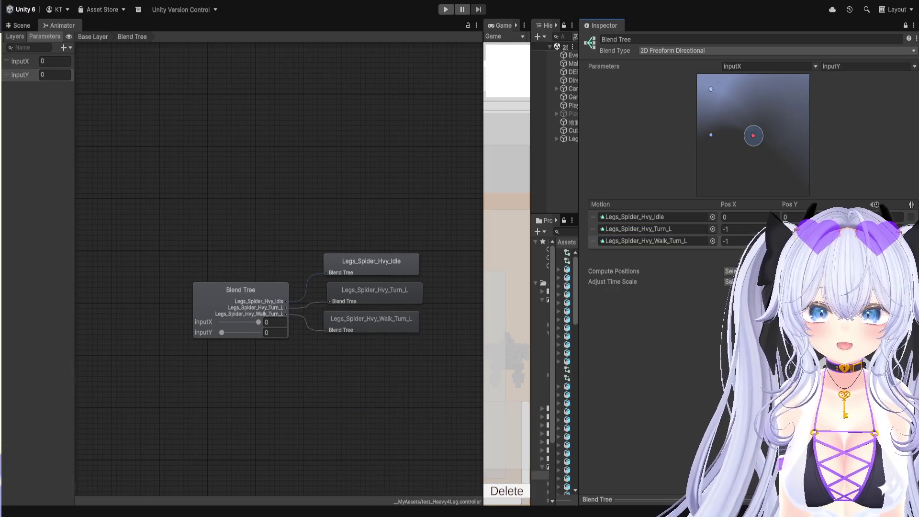
pyautogui.click(894, 251)
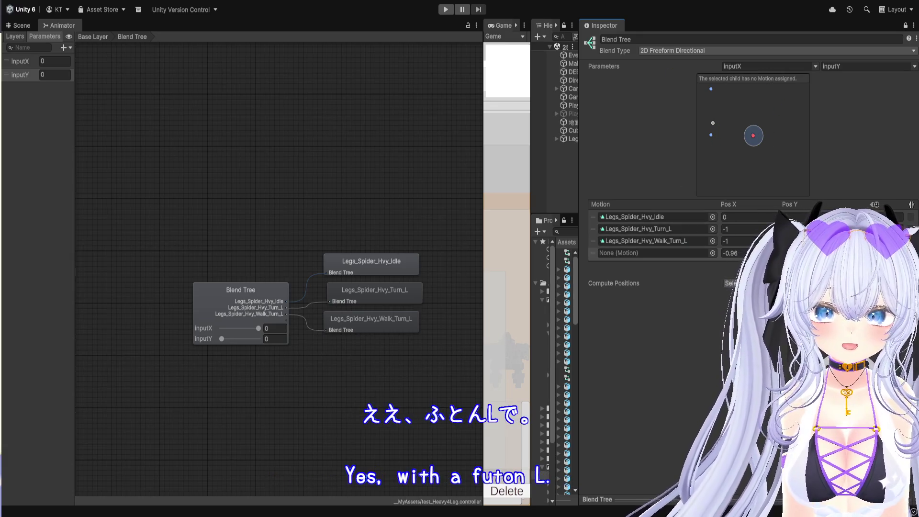
# Set the fourth slot's Pos X to 0 and assign Legs_Spider_Hvy_Walk to it
pyautogui.click(729, 253)
pyautogui.write('0')
pyautogui.press('Return')
pyautogui.write('1')
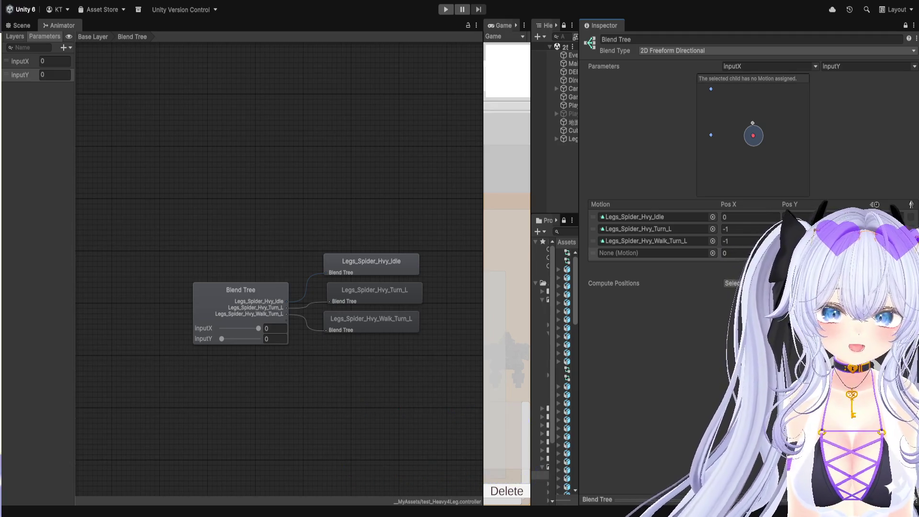
pyautogui.moveTo(567, 335); pyautogui.dragTo(650, 253)
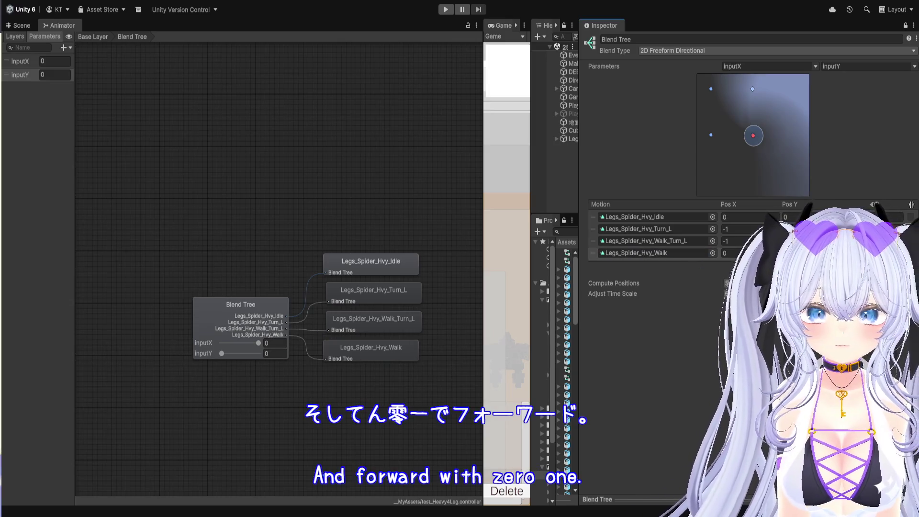
# Add a fifth slot at Pos X 1 holding Legs_Spider_Hvy_Walk_Turn_R
pyautogui.click(890, 275)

Exercise prompt:
Select, from the listing, all lines that include the word "pyautogui".

Response box:
pyautogui.click(894, 251)
pyautogui.click(729, 253)
pyautogui.write('0')
pyautogui.press('Return')
pyautogui.write('1')
pyautogui.moveTo(567, 335); pyautogui.dragTo(650, 253)
pyautogui.click(890, 275)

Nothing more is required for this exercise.